The old man sprawled himself on the ground and laughed. "Well, if they was to go out a shootin' at liars wheat straw would leak through that feller's hide. How are you gittin' along over thar, Mr. Warren?" he inquired, sitting up and again devoting himself to the chicken.

"First rate, don't know when I've eaten as much."

"Oh, you haven't eat a thing," Miss Nancy protested, looking at him in great surprise. "You'd soon die at this rate."

"You are right, but not of starvation. I suppose they are feeding the preacher," he said, looking round. "Yes, they've got him up there. Look the women are bringing him things from all directions. Lyman, your people didn't wait to congratulate him. I think it hurt him, too, for I saw his countenance fall. You must have said something to hurry the old lady off."

"No, on the contrary I rather urged her to stay."
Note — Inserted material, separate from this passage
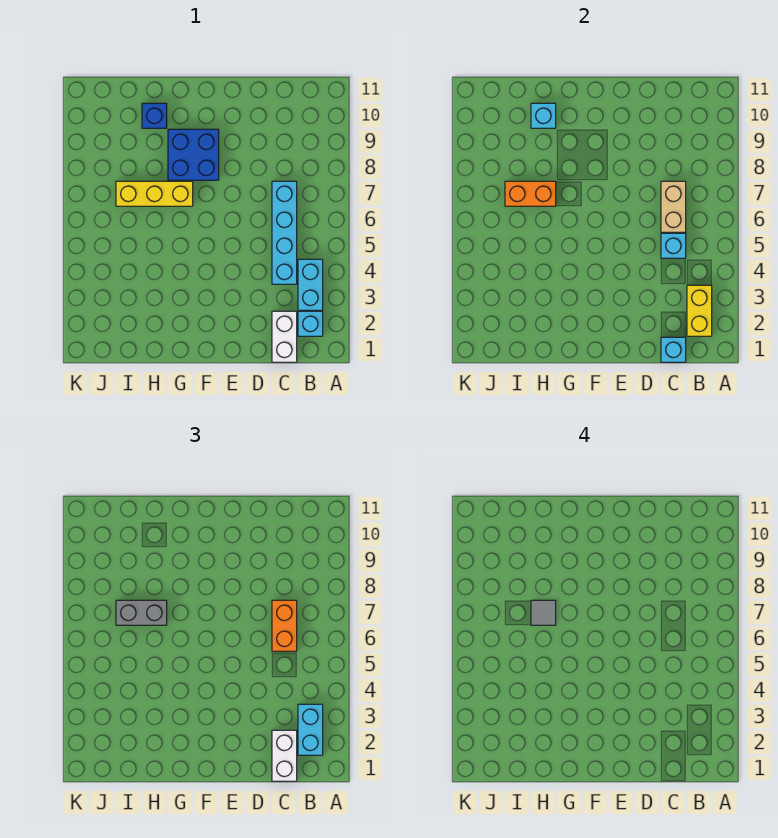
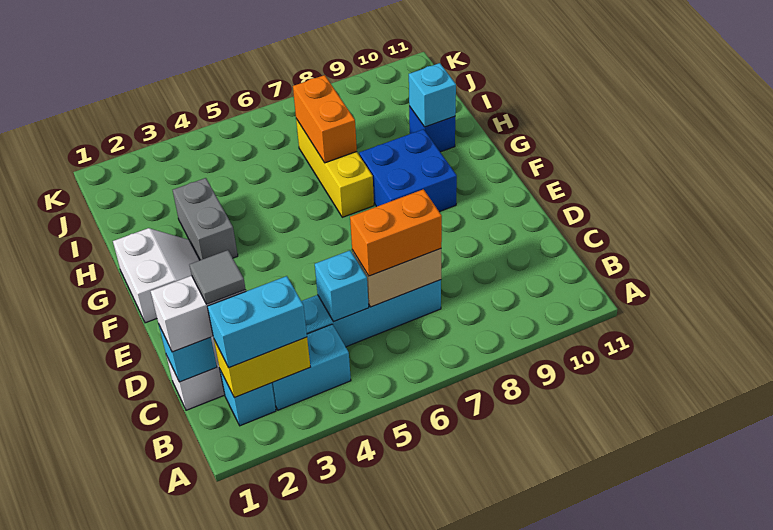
none -> white slope F1:G2 level 1 top 1
grey brick H7:I7 level 3 -> grey brick G3:H3 level 1
grey tile H7 level 4 -> grey tile C2 level 4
"Yes, and that's what sent her off."

"But what's to be the outcome of the affair?" the old man asked. "Of course you wouldn't want to tie her up so she couldn't marry anybody else, though I honor your pluck in not lettin' 'em force you into signin' the paper. McElwin is a mighty over-bearin' sort of a man. I worked a piece of land year before last over on the creek near a field that belonged to him, and sir, the hired feller that delved and swetted thar 'peered like he thought it was a great privilege to drag himself over the ground that belonged to McElwin. He p'inted him out one day as he driv along in a buggy and when my eyes didn't pop out of my head he was might'ly 'stonished. Yes, sir, they think the Lord was proud of the job when that man was put on earth. Well, I believe they are gettin' ready to go back into the house, and if you folks want to go, don't let me hold you."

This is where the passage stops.